À l’écoute

Par Jean-Michel Cliche

J’avais récemment changé d’école et je trouvais cela extrêmement difficile. L’école était beaucoup plus petite et les autres élèves se connaissaient depuis la maternelle. Je me sentais un peu à part. Encore pire, c’était ma première expérience à une école entièrement francophone. Mon accent d’immersion française était évident (il l’est encore) et j’étais craintif de parler devant mes pairs. Ça me prenait une seconde de trop pour trouver mes mots, ce qui a ajouté à ma difficulté à jaser avec les autres élèves ou à répondre aux questions en classe. Honnêtement, ça faisait un peu pitié.

L’impro, dans sa forme pure, c’est de l’interaction sociale. Tu apprends à écouter, à partager la langue avec quelqu’un et à prévoir les ruelles possibles d’une conversation. Alors, quand un prof m’a forcé à assister à une pratique d’impro… It kind of blew my mind. Tout à coup, j’étais conscient des règles et structures qui constituent une conversation, comme voir un programme d’ordinateur en opération. L’improvisation était le Matrix, pis moi j’étais Keanu Reeves sur le point d’apprendre comment faire des amis comme si c’était du kung fu.

Aujourd’hui, ce « programme » d’impro existe dans chaque aspect de ma vie. Je le vois partout. Et je pense que c’est une réalité pour la plupart des improvisateurs. Nous passons tellement de notre temps à reproduire la parfaite conversation sur scène, que l’on ne peut pas résister à analyser toutes nos interactions hors-scène de la même façon. Tu remarques quand le même guy monopolise la conversation toute la soirée (Trop de « et », pas assez de « oui ») ou quand tu vois la personne avec qui tu parles penser à sa réplique avant même que tu aies fini ta phrase (manque d’écoute). Tu te rends surtout compte quand quelqu’un n’a pas la chance de parler, les individus qui ne trouvent pas la chance d’ajouter à la conversation et qui se sentent à part. Apprendre à faire de l’impro, c’est apprendre l’empathie. Elle nous donne la capacité d’imaginer comment quelqu’un d’autre peut se sentir et de pouvoir manipuler la conversation au profit des autres. Ces habiletés sont essentielles pour quelqu’un qui se rattache au monde des arts… ou n’importe quelle industrie, vraiment. Les gens ne veulent pas s’entourer de scene hogs ou de ceux qui ne veulent pas les écouter. Ils veulent partager leur temps avec des personnes généreuses, sympathiques, et le fun. Pis ça, c’est nous autres!

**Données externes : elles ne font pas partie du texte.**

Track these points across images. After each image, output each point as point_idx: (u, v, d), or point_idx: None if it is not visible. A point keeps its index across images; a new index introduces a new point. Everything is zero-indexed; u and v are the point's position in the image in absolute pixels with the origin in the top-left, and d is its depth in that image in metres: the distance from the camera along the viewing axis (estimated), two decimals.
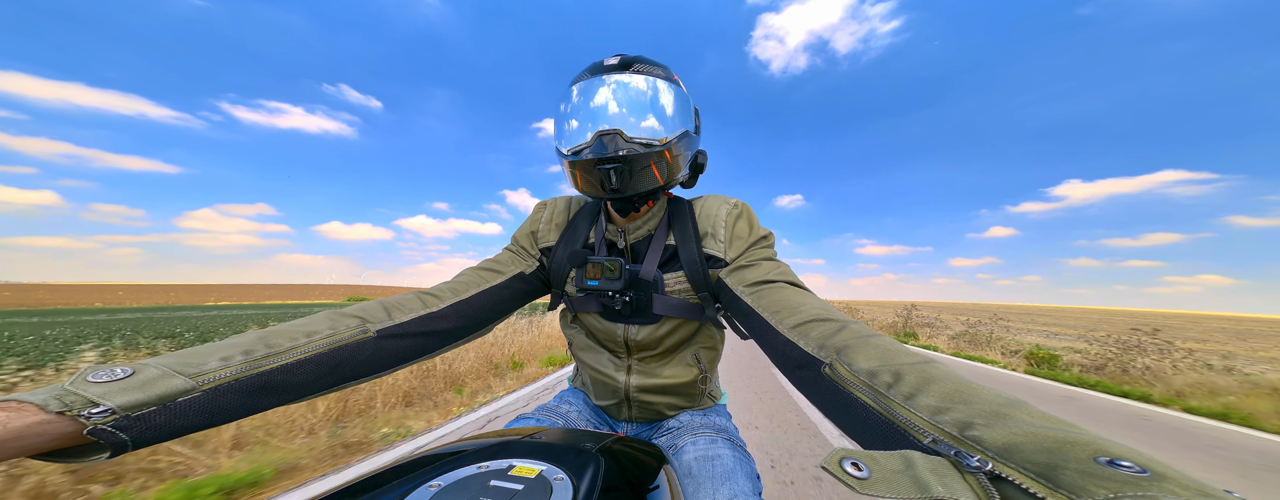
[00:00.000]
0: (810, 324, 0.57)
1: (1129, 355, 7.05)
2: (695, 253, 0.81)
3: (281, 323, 0.61)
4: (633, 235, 0.87)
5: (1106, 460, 0.24)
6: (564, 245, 0.90)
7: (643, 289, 0.84)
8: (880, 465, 0.27)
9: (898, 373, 0.41)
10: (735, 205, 0.85)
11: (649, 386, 0.92)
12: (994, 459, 0.28)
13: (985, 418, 0.32)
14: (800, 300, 0.64)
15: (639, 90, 0.76)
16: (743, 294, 0.72)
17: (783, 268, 0.76)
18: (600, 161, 0.72)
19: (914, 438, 0.35)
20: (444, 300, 0.76)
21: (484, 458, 0.54)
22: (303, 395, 0.57)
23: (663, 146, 0.75)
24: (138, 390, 0.41)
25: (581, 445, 0.62)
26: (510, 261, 0.90)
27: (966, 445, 0.30)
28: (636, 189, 0.77)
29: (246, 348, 0.52)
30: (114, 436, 0.39)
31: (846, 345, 0.49)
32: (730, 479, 0.73)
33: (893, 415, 0.38)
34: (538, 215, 0.96)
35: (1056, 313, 77.19)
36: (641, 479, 0.64)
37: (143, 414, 0.41)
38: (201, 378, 0.46)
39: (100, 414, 0.38)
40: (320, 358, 0.57)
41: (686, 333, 0.90)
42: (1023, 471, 0.26)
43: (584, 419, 1.01)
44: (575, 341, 1.00)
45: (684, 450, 0.84)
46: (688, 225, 0.84)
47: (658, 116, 0.77)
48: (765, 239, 0.83)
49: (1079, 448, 0.25)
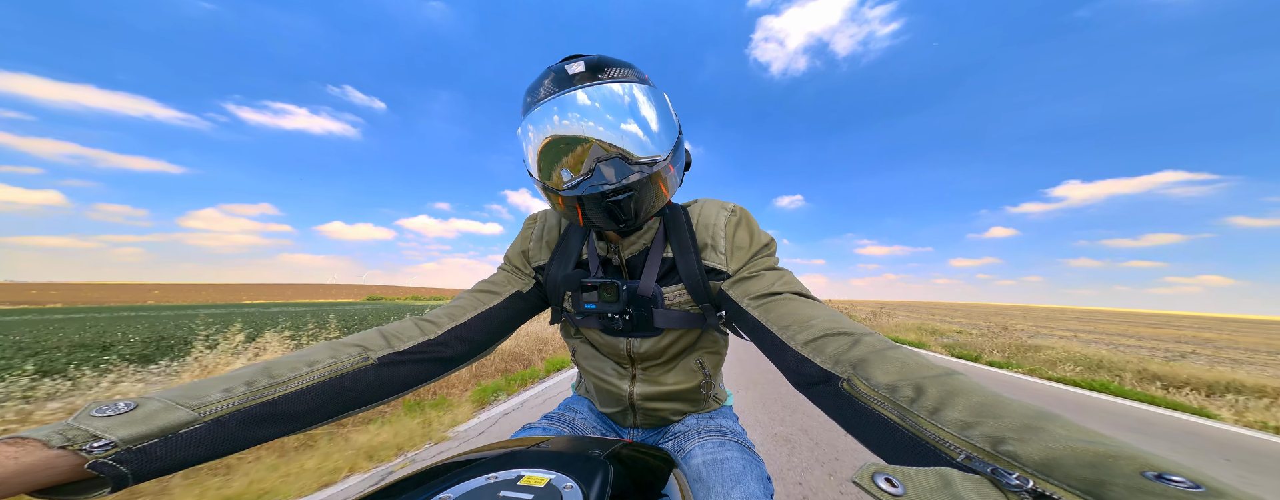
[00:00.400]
0: (824, 339, 0.54)
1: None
2: (695, 265, 0.78)
3: (284, 355, 0.61)
4: (628, 251, 0.83)
5: (1155, 475, 0.23)
6: (557, 265, 0.86)
7: (642, 304, 0.81)
8: (915, 482, 0.26)
9: (919, 386, 0.39)
10: (733, 211, 0.81)
11: (653, 394, 0.91)
12: (1034, 476, 0.26)
13: (1018, 432, 0.30)
14: (810, 313, 0.61)
15: (625, 100, 0.69)
16: (749, 308, 0.69)
17: (787, 277, 0.73)
18: (612, 193, 0.66)
19: (945, 455, 0.33)
20: (442, 326, 0.74)
21: (492, 468, 0.54)
22: (306, 424, 0.56)
23: (665, 162, 0.71)
24: (140, 423, 0.41)
25: (589, 452, 0.61)
26: (506, 281, 0.88)
27: (1002, 461, 0.29)
28: (649, 214, 0.73)
29: (248, 379, 0.52)
30: (114, 470, 0.39)
31: (863, 359, 0.47)
32: (741, 481, 0.72)
33: (919, 431, 0.36)
34: (528, 232, 0.93)
35: (1049, 314, 75.69)
36: (651, 484, 0.64)
37: (144, 447, 0.41)
38: (204, 409, 0.46)
39: (102, 448, 0.38)
40: (323, 386, 0.57)
41: (689, 341, 0.88)
42: (1068, 489, 0.24)
43: (590, 426, 1.00)
44: (578, 351, 0.99)
45: (692, 454, 0.82)
46: (685, 235, 0.80)
47: (653, 129, 0.71)
48: (767, 247, 0.79)
49: (1123, 462, 0.24)
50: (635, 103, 0.69)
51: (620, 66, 0.71)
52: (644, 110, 0.70)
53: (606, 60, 0.71)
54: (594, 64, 0.69)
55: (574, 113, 0.67)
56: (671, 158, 0.72)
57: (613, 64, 0.70)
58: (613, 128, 0.67)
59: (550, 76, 0.69)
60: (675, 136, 0.74)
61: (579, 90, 0.67)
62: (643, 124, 0.69)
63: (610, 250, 0.85)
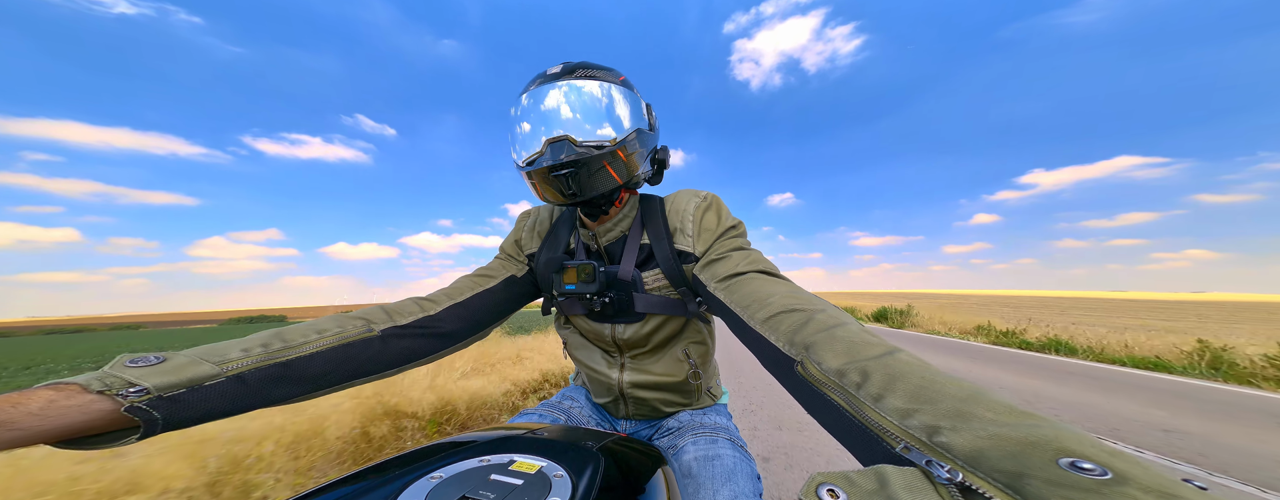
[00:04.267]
0: (778, 317, 0.55)
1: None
2: (668, 249, 0.82)
3: (294, 324, 0.65)
4: (605, 237, 0.88)
5: (1069, 462, 0.24)
6: (546, 252, 0.92)
7: (622, 289, 0.85)
8: (856, 486, 0.27)
9: (865, 371, 0.40)
10: (704, 197, 0.86)
11: (642, 383, 0.93)
12: (963, 469, 0.27)
13: (950, 419, 0.31)
14: (769, 290, 0.62)
15: (587, 94, 0.77)
16: (716, 291, 0.71)
17: (754, 256, 0.75)
18: (554, 168, 0.73)
19: (887, 443, 0.35)
20: (440, 304, 0.79)
21: (486, 451, 0.55)
22: (318, 387, 0.61)
23: (615, 147, 0.76)
24: (170, 374, 0.45)
25: (582, 443, 0.62)
26: (501, 267, 0.93)
27: (936, 452, 0.30)
28: (596, 191, 0.78)
29: (264, 341, 0.56)
30: (148, 414, 0.43)
31: (813, 342, 0.48)
32: (731, 479, 0.73)
33: (865, 419, 0.38)
34: (521, 224, 0.99)
35: (1083, 302, 70.10)
36: (640, 479, 0.65)
37: (175, 395, 0.45)
38: (226, 365, 0.50)
39: (137, 393, 0.42)
40: (332, 352, 0.61)
41: (673, 329, 0.90)
42: (991, 482, 0.26)
43: (586, 416, 1.02)
44: (570, 342, 1.02)
45: (684, 450, 0.84)
46: (659, 222, 0.85)
47: (607, 118, 0.77)
48: (734, 228, 0.82)
49: (1041, 449, 0.25)
50: (593, 97, 0.78)
51: (596, 69, 0.81)
52: (598, 103, 0.78)
53: (586, 64, 0.81)
54: (572, 67, 0.80)
55: (538, 103, 0.78)
56: (627, 146, 0.79)
57: (588, 67, 0.80)
58: (567, 114, 0.77)
59: (535, 77, 0.81)
60: (634, 130, 0.81)
61: (548, 86, 0.78)
62: (593, 114, 0.77)
63: (591, 238, 0.90)
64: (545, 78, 0.79)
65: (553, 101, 0.77)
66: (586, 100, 0.77)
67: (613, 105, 0.79)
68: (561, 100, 0.77)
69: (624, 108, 0.80)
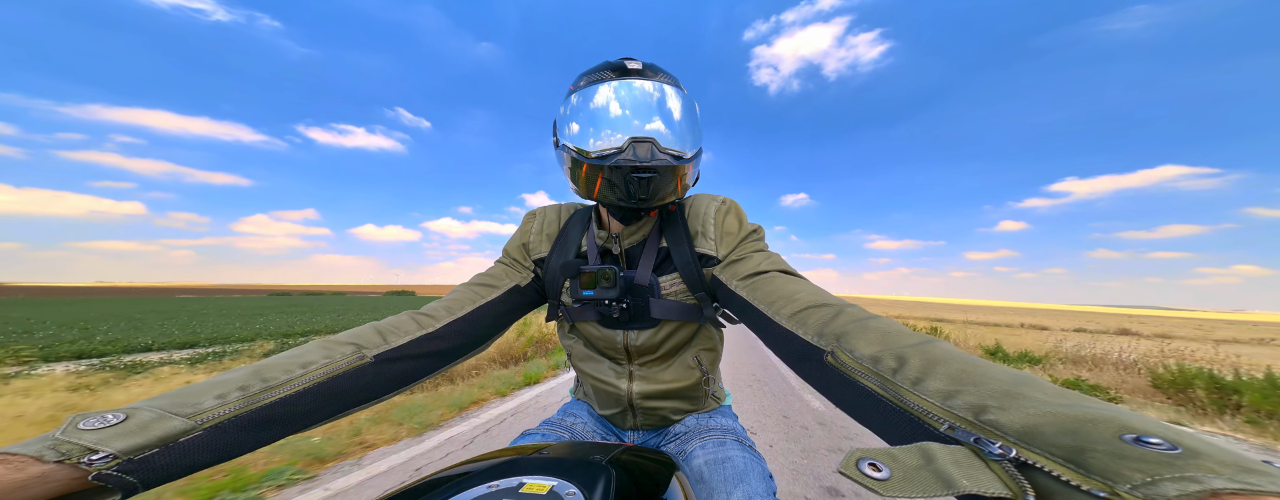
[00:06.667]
0: (806, 311, 0.55)
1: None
2: (688, 253, 0.80)
3: (274, 355, 0.59)
4: (627, 241, 0.86)
5: (1133, 437, 0.22)
6: (557, 255, 0.88)
7: (639, 294, 0.83)
8: (899, 462, 0.26)
9: (901, 356, 0.39)
10: (723, 202, 0.85)
11: (652, 392, 0.91)
12: (1016, 444, 0.26)
13: (998, 399, 0.30)
14: (795, 288, 0.62)
15: (676, 102, 0.76)
16: (738, 289, 0.70)
17: (774, 257, 0.74)
18: (635, 169, 0.70)
19: (929, 425, 0.33)
20: (439, 320, 0.74)
21: (493, 477, 0.53)
22: (307, 425, 0.56)
23: (688, 160, 0.76)
24: (136, 434, 0.39)
25: (590, 458, 0.61)
26: (504, 275, 0.88)
27: (985, 431, 0.28)
28: (662, 200, 0.76)
29: (241, 384, 0.50)
30: (122, 480, 0.38)
31: (845, 331, 0.47)
32: (743, 480, 0.72)
33: (903, 402, 0.36)
34: (528, 226, 0.94)
35: (1165, 321, 63.03)
36: (654, 488, 0.63)
37: (146, 457, 0.39)
38: (200, 417, 0.44)
39: (101, 460, 0.37)
40: (319, 388, 0.56)
41: (686, 335, 0.89)
42: (1049, 456, 0.24)
43: (590, 430, 0.99)
44: (574, 352, 0.98)
45: (694, 455, 0.82)
46: (679, 226, 0.83)
47: (688, 131, 0.77)
48: (755, 232, 0.82)
49: (1102, 426, 0.24)
50: (676, 103, 0.77)
51: (668, 73, 0.80)
52: (680, 112, 0.77)
53: (660, 69, 0.80)
54: (650, 66, 0.78)
55: (627, 95, 0.74)
56: (693, 159, 0.78)
57: (665, 73, 0.79)
58: (653, 116, 0.74)
59: (610, 66, 0.77)
60: (699, 144, 0.80)
61: (635, 79, 0.75)
62: (677, 123, 0.76)
63: (609, 240, 0.87)
64: (626, 72, 0.75)
65: (641, 98, 0.74)
66: (673, 108, 0.76)
67: (694, 120, 0.79)
68: (650, 101, 0.74)
69: (695, 124, 0.79)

L’improvisation elle-même est belle, nuancée, et amusante pour les animateurs et leurs publics. Mais récemment, ma fascination est moins au sujet de la technique, et plutôt concentrée sur les changements qui sont faits au niveau personnel. Pour moi, les résultats sont clairs. Je suis qui je suis grâce à l’impro. Mais est-ce que cet effet est universel? Ma recherche est primitive, mais signs point to yes. Pendant ces dernières années, j’ai eu la chance d’observer mes étudiants – ados et adultes – se transformer dans des cours d’impro. Les plus dominants et rugueux sont devenus doux et conscients des autres, tandis que les plus timides ont pu trouver leur voix.

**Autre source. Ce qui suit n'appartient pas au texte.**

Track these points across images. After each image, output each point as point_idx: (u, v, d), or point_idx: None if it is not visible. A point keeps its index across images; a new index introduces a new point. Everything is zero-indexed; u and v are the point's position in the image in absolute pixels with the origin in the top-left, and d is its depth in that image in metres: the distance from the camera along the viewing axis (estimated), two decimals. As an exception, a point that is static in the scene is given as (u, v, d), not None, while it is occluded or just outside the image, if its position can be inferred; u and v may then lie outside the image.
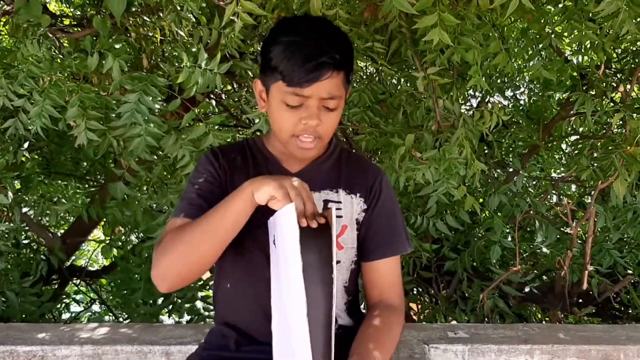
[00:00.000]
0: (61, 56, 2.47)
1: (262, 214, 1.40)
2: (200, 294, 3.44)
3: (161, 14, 2.56)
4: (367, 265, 1.64)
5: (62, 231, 4.38)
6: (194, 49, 2.42)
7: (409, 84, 3.04)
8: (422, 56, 2.42)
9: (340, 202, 1.61)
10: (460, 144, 2.39)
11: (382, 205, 1.65)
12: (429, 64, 2.37)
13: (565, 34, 2.65)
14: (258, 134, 2.48)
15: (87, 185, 4.32)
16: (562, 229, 3.27)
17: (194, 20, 2.67)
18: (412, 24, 2.18)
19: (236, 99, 3.65)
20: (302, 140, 1.51)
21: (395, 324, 1.57)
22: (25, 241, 3.78)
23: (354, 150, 2.91)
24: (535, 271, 3.58)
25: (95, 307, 4.93)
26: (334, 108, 1.50)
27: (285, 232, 1.29)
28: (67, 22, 3.24)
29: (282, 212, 1.30)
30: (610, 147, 2.73)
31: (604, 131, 3.32)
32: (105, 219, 3.77)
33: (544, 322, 3.83)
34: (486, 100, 4.16)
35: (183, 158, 2.46)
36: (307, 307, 1.25)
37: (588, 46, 2.80)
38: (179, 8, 2.43)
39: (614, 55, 3.36)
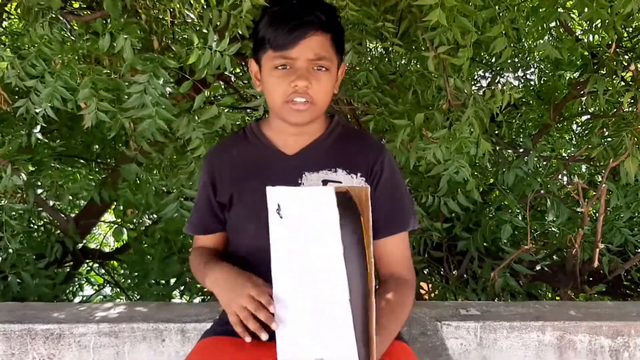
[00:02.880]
0: (72, 38, 2.48)
1: None
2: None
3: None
4: (375, 243, 1.64)
5: (74, 214, 4.41)
6: (204, 31, 2.42)
7: (418, 64, 3.04)
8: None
9: (340, 182, 1.61)
10: (471, 123, 2.38)
11: (385, 183, 1.64)
12: (437, 42, 2.36)
13: (575, 11, 2.63)
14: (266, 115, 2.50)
15: (97, 169, 4.35)
16: (573, 207, 3.27)
17: (203, 1, 2.67)
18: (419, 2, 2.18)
19: (245, 81, 3.65)
20: (294, 102, 1.51)
21: (407, 296, 1.58)
22: (39, 223, 3.81)
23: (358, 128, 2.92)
24: (546, 250, 3.58)
25: (108, 290, 4.98)
26: (323, 69, 1.51)
27: (317, 214, 1.25)
28: (76, 4, 3.25)
29: (314, 194, 1.27)
30: (621, 126, 2.73)
31: (615, 110, 3.31)
32: (117, 201, 3.80)
33: (555, 300, 3.84)
34: (496, 80, 4.15)
35: (195, 140, 2.47)
36: (348, 283, 1.22)
37: (599, 25, 2.78)
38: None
39: (625, 34, 3.34)
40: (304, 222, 1.28)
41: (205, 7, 2.55)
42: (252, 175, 1.64)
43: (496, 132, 3.48)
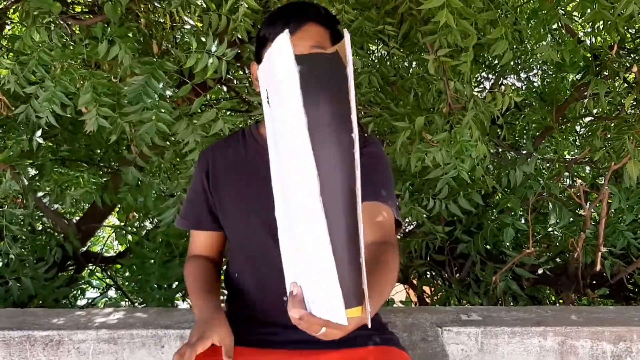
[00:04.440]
0: (73, 43, 2.47)
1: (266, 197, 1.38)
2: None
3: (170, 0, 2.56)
4: None
5: (78, 218, 4.41)
6: (203, 37, 2.42)
7: (420, 67, 3.03)
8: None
9: None
10: (471, 127, 2.37)
11: (365, 162, 1.58)
12: (437, 45, 2.35)
13: (576, 13, 2.62)
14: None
15: (101, 172, 4.35)
16: (575, 210, 3.25)
17: (204, 5, 2.66)
18: (420, 5, 2.17)
19: (246, 83, 3.65)
20: None
21: (393, 257, 1.43)
22: (40, 228, 3.82)
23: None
24: (548, 253, 3.56)
25: (112, 293, 4.98)
26: None
27: (279, 76, 0.93)
28: (78, 9, 3.25)
29: (274, 46, 0.94)
30: (623, 128, 2.71)
31: (618, 112, 3.29)
32: (119, 205, 3.80)
33: (557, 304, 3.82)
34: (499, 82, 4.14)
35: (191, 143, 2.47)
36: (319, 181, 0.89)
37: (601, 27, 2.77)
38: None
39: (628, 35, 3.33)
40: (277, 96, 0.98)
41: (206, 11, 2.55)
42: (245, 173, 1.64)
43: (499, 134, 3.47)
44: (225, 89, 3.64)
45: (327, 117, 0.90)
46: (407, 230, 3.74)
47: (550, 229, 3.27)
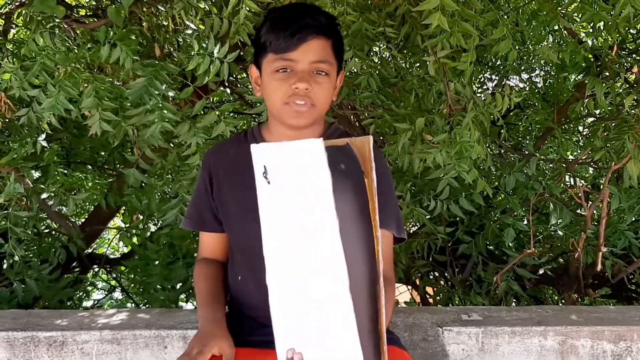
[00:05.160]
0: (75, 47, 2.49)
1: None
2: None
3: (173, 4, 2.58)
4: None
5: (82, 220, 4.44)
6: (205, 41, 2.44)
7: (421, 68, 3.04)
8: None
9: None
10: (470, 128, 2.38)
11: None
12: (439, 47, 2.36)
13: (576, 14, 2.62)
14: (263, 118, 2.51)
15: (106, 175, 4.37)
16: (576, 211, 3.26)
17: (206, 8, 2.68)
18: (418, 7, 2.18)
19: (249, 85, 3.66)
20: (294, 104, 1.51)
21: (391, 295, 1.56)
22: (46, 230, 3.84)
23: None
24: (550, 253, 3.57)
25: (117, 294, 5.01)
26: (324, 73, 1.52)
27: (306, 175, 1.02)
28: (82, 12, 3.27)
29: (300, 147, 1.02)
30: (623, 129, 2.71)
31: (619, 112, 3.30)
32: (124, 207, 3.82)
33: (560, 304, 3.82)
34: (502, 83, 4.14)
35: (193, 146, 2.48)
36: (349, 277, 0.99)
37: (602, 27, 2.77)
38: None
39: (629, 36, 3.33)
40: (294, 187, 1.06)
41: (207, 14, 2.56)
42: (247, 175, 1.65)
43: (501, 134, 3.47)
44: (228, 91, 3.65)
45: (352, 215, 1.03)
46: (409, 231, 3.75)
47: (551, 229, 3.27)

Ok, alors ici, ça devient un peu d’actualité. Gardant tout ça en tête, il me semble évident qu’on a besoin de nos improvisateurs ces jours-ci… Parce que c’est devenu un peu rough. La peur, la méfiance, et l’anxiété sont à leur summum tout de suite. Comme improvisateurs, je crois que nous avons une responsabilité de faire ce que l’on fait le mieux : se concentrer sur les conversations autour de nous. Utiliser notre voix quand nécessaire, mais surtout écouter. Rester ouvert, souple, et disponible. Garder une oreille tendue aux personnes qui n’ont pas autant l’opportunité de s’exprimer et, si possible, manipuler le Matrix pour leur donner une chance de faire partie de la conversation.